[Start of section]

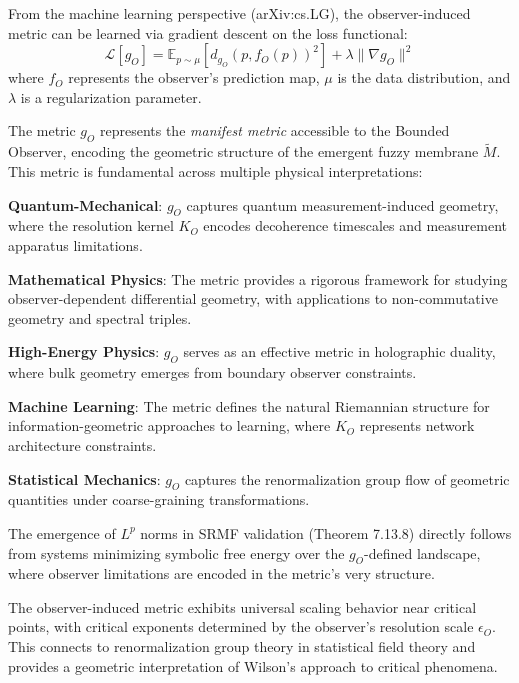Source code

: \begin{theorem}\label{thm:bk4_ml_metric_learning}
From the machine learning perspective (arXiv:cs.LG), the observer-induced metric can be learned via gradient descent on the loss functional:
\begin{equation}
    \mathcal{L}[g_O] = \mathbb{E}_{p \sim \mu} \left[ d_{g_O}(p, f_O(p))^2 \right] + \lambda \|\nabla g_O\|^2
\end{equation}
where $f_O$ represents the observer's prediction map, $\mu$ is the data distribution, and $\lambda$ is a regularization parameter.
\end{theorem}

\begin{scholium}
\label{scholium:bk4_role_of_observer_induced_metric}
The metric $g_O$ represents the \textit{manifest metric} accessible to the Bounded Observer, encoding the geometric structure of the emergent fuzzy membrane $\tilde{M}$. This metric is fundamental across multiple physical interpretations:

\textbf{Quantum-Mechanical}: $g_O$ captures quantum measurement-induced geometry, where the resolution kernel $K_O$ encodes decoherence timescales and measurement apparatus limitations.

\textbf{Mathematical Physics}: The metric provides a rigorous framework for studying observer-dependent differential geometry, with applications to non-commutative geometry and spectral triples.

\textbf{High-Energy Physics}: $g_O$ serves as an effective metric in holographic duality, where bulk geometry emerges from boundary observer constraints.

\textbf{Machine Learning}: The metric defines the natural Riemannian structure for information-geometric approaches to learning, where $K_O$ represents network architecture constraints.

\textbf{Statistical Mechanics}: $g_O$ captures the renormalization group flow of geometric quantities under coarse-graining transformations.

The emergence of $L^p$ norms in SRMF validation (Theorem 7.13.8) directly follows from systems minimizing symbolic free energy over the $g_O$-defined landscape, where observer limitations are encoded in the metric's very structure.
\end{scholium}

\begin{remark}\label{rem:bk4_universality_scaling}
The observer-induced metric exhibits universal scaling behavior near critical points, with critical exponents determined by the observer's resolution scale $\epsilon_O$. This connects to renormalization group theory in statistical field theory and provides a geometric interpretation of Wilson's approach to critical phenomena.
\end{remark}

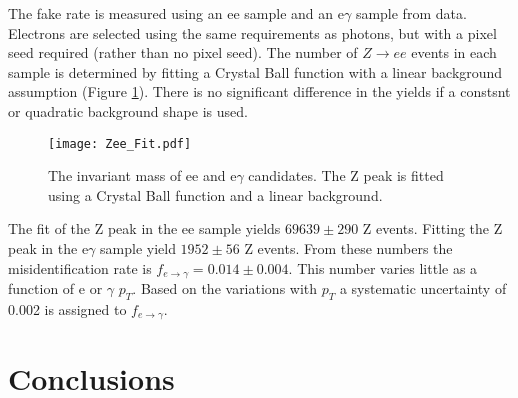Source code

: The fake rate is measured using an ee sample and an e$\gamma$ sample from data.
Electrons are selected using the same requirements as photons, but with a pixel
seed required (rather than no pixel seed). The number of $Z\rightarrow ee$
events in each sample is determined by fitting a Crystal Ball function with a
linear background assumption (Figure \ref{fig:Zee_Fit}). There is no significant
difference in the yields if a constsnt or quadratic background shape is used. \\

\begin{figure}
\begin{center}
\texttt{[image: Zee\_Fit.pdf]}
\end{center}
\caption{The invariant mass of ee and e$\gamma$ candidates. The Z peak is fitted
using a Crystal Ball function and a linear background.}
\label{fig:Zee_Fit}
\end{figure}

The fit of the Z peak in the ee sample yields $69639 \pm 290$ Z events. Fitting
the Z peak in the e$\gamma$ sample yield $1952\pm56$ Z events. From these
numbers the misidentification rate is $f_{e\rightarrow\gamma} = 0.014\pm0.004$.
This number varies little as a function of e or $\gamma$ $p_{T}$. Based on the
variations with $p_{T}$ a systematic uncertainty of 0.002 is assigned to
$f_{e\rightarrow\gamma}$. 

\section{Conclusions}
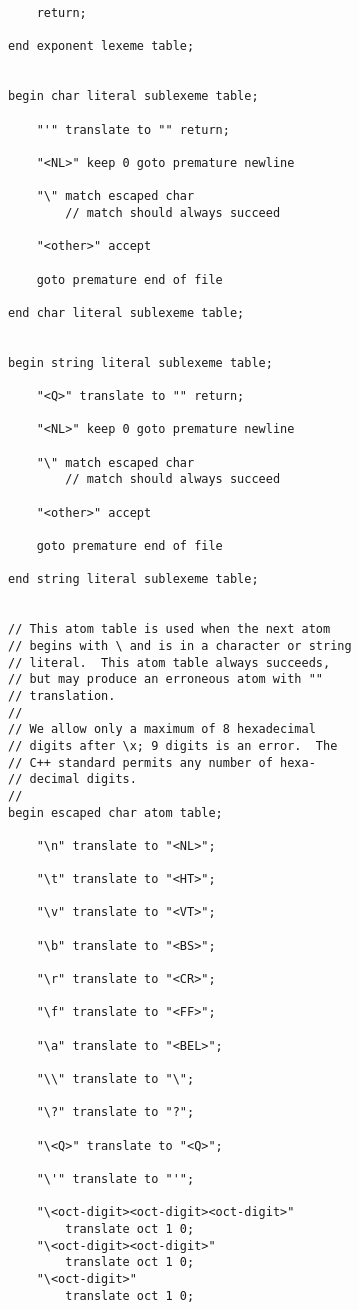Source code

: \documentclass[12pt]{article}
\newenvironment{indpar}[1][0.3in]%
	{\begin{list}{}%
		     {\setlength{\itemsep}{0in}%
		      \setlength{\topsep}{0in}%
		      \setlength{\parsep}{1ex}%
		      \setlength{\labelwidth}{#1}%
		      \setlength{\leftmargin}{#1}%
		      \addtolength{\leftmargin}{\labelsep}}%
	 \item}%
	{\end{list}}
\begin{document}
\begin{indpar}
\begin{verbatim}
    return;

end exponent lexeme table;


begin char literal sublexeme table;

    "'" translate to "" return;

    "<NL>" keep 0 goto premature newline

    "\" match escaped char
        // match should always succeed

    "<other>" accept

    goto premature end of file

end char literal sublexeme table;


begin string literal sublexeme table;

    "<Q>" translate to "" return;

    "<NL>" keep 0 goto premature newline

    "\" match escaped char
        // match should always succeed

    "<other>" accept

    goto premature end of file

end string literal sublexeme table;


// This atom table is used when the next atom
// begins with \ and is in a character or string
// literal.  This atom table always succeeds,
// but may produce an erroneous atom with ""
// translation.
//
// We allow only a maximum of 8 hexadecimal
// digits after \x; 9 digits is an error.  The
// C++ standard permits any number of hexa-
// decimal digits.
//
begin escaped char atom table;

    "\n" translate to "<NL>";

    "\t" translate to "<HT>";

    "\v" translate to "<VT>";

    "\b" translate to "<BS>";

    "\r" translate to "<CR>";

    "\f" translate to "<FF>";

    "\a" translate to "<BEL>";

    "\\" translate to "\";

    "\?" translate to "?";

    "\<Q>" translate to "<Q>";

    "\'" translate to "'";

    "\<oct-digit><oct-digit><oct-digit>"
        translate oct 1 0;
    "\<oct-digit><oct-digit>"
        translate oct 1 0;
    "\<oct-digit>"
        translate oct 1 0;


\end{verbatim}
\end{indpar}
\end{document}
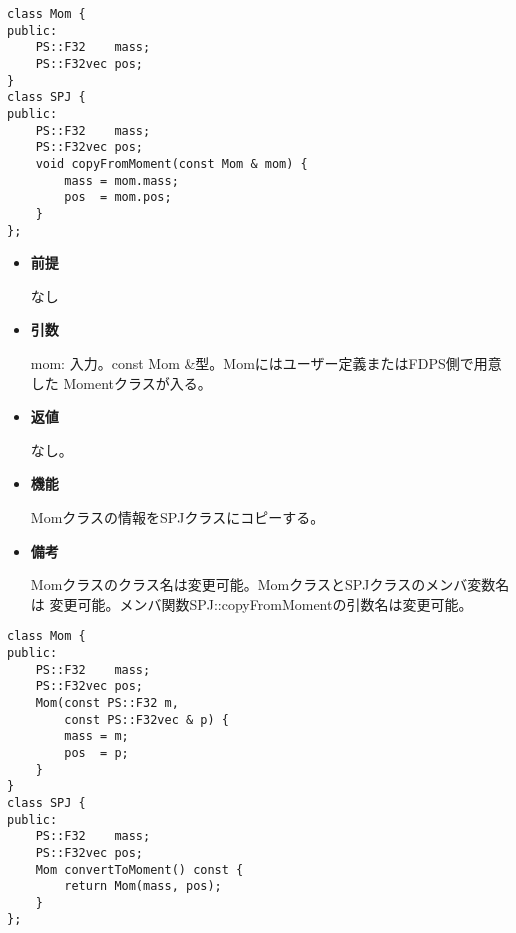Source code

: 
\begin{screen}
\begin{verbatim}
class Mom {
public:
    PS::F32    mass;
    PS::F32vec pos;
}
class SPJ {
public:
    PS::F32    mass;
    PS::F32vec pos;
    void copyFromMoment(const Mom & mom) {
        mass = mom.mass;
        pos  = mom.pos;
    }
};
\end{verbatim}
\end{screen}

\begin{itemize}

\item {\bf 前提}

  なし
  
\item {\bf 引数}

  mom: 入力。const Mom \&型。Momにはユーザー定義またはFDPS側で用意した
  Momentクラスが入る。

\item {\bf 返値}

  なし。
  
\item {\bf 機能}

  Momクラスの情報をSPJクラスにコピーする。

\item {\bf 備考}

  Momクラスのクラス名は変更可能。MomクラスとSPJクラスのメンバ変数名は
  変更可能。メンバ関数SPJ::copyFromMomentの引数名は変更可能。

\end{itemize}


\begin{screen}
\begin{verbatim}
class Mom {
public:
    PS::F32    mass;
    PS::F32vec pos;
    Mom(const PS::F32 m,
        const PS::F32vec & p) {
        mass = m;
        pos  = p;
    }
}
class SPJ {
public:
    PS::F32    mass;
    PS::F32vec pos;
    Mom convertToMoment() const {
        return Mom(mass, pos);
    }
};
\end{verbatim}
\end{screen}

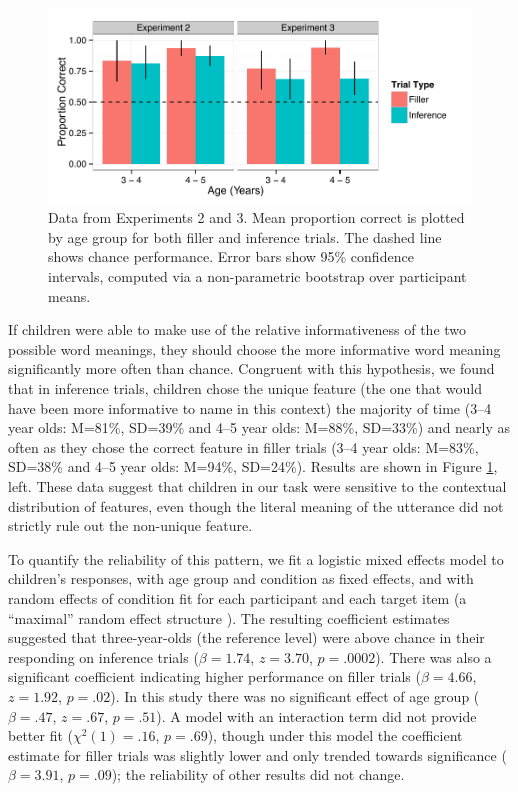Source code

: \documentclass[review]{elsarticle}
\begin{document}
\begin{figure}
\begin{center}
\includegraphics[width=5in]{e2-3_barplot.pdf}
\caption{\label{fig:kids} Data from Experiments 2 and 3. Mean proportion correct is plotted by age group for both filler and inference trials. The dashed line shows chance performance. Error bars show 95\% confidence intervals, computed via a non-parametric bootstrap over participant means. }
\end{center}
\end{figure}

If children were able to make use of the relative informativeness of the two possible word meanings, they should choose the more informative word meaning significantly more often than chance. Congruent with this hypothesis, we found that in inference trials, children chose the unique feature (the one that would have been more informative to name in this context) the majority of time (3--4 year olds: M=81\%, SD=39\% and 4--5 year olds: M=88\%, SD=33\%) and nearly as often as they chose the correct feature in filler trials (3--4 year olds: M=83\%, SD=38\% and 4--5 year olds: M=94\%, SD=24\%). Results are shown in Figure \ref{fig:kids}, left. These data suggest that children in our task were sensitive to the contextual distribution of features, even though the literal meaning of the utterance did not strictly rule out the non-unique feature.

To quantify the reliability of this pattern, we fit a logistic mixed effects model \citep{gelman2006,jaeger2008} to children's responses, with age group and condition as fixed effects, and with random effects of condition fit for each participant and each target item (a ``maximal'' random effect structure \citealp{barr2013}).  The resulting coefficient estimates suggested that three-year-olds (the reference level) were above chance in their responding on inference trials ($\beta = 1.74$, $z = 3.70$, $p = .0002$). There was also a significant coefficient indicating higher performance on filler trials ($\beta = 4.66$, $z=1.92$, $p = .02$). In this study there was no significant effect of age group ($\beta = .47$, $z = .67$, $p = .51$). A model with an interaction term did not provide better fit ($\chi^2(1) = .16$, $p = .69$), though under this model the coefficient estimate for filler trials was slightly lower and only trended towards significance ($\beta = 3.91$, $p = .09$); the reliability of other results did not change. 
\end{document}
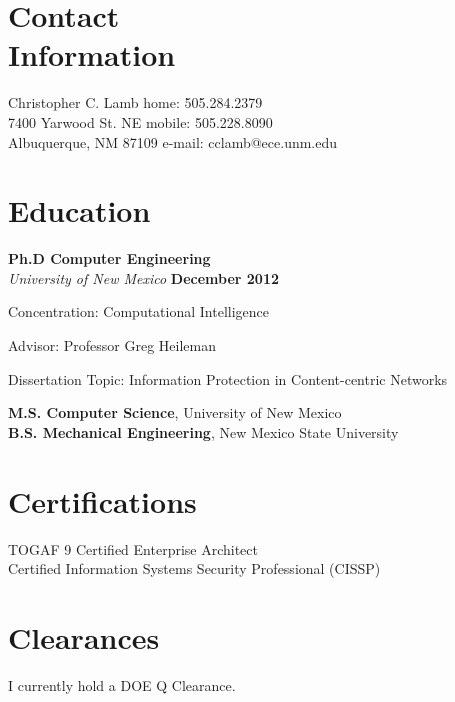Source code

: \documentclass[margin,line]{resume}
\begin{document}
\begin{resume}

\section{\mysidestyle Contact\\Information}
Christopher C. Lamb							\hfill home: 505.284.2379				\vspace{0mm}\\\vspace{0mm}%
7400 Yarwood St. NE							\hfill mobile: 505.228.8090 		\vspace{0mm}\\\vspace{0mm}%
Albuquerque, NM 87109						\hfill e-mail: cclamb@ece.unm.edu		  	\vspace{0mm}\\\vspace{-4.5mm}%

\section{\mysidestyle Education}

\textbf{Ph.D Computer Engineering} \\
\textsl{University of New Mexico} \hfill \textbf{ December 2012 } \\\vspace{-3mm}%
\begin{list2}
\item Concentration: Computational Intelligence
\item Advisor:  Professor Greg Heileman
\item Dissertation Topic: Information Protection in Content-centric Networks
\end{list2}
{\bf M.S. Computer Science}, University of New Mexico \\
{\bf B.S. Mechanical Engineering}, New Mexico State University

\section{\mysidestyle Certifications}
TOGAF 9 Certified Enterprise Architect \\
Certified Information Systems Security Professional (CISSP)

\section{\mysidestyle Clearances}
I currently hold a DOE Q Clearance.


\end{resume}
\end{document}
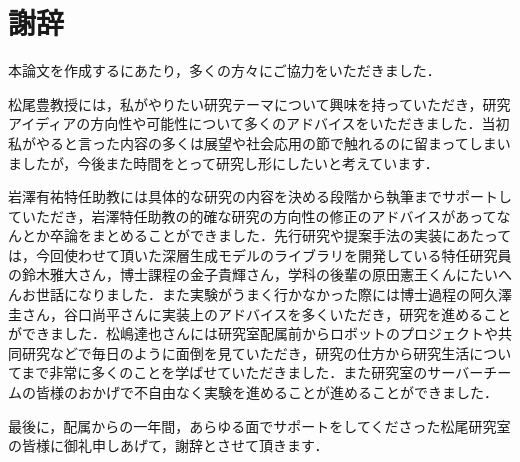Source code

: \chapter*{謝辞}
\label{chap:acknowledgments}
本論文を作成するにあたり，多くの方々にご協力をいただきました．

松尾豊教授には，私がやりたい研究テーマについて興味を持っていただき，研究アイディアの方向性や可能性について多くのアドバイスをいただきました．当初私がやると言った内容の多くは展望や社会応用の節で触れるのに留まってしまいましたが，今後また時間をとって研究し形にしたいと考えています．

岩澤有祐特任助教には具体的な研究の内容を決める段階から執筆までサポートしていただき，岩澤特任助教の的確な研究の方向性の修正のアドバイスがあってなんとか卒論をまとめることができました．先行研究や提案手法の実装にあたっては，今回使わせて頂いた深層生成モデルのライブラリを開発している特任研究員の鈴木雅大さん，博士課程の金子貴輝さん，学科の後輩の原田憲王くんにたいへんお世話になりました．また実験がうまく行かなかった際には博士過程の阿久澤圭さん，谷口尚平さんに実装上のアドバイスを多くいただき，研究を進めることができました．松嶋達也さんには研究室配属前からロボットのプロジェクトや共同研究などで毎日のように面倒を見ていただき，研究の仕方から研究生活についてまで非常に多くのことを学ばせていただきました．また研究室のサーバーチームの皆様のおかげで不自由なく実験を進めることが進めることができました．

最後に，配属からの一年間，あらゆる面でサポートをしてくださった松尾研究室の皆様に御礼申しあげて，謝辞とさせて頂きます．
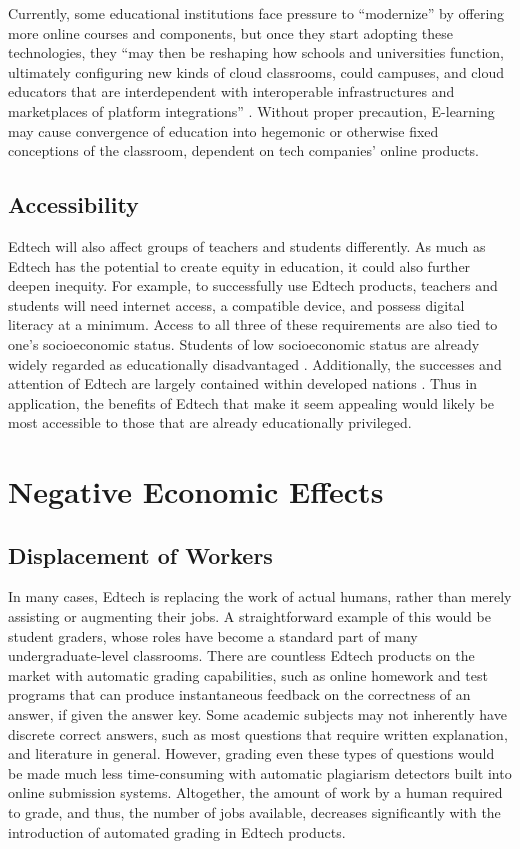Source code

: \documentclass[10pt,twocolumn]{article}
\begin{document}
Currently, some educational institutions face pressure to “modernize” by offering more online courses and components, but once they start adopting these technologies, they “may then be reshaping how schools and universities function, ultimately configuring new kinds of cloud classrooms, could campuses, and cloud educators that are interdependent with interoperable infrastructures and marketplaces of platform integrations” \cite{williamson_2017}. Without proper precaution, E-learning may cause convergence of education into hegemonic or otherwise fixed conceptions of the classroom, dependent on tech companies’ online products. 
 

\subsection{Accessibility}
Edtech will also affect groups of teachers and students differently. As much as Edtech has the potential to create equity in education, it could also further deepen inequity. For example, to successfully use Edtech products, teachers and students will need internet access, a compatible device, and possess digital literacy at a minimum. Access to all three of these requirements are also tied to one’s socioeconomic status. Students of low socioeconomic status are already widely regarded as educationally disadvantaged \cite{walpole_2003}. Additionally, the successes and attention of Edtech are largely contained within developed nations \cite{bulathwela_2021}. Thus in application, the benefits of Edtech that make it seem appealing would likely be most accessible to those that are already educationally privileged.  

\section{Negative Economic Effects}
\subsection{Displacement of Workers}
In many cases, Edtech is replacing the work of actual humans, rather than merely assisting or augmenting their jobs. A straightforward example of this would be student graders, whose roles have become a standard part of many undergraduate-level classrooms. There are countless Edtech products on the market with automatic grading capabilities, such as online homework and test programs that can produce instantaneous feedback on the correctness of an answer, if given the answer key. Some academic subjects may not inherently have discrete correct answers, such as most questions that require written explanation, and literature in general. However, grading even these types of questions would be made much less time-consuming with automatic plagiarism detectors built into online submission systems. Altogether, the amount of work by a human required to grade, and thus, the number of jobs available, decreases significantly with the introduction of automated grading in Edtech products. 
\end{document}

[End of section]

Activity: Although the records hold pictures, the copy must not; give again exactly the lines from the one with "numbers the misidentification" through the one with "digits after \x;".

Result of this exercise:
numbers the misidentification rate is $f_{e\rightarrow\gamma} = 0.014\pm0.004$.
This number varies little as a function of e or $\gamma$ $p_{T}$. Based on the
variations with $p_{T}$ a systematic uncertainty of 0.002 is assigned to
$f_{e\rightarrow\gamma}$. 

\section{Conclusions}
Source code

: \documentclass[12pt]{article}
\newenvironment{indpar}[1][0.3in]%
	{\begin{list}{}%
		     {\setlength{\itemsep}{0in}%
		      \setlength{\topsep}{0in}%
		      \setlength{\parsep}{1ex}%
		      \setlength{\labelwidth}{#1}%
		      \setlength{\leftmargin}{#1}%
		      \addtolength{\leftmargin}{\labelsep}}%
	 \item}%
	{\end{list}}
\begin{document}
\begin{indpar}
\begin{verbatim}
    return;

end exponent lexeme table;


begin char literal sublexeme table;

    "'" translate to "" return;

    "<NL>" keep 0 goto premature newline

    "\" match escaped char
        // match should always succeed

    "<other>" accept

    goto premature end of file

end char literal sublexeme table;


begin string literal sublexeme table;

    "<Q>" translate to "" return;

    "<NL>" keep 0 goto premature newline

    "\" match escaped char
        // match should always succeed

    "<other>" accept

    goto premature end of file

end string literal sublexeme table;


// This atom table is used when the next atom
// begins with \ and is in a character or string
// literal.  This atom table always succeeds,
// but may produce an erroneous atom with ""
// translation.
//
// We allow only a maximum of 8 hexadecimal
// digits after \x; 9 digits is an error.  The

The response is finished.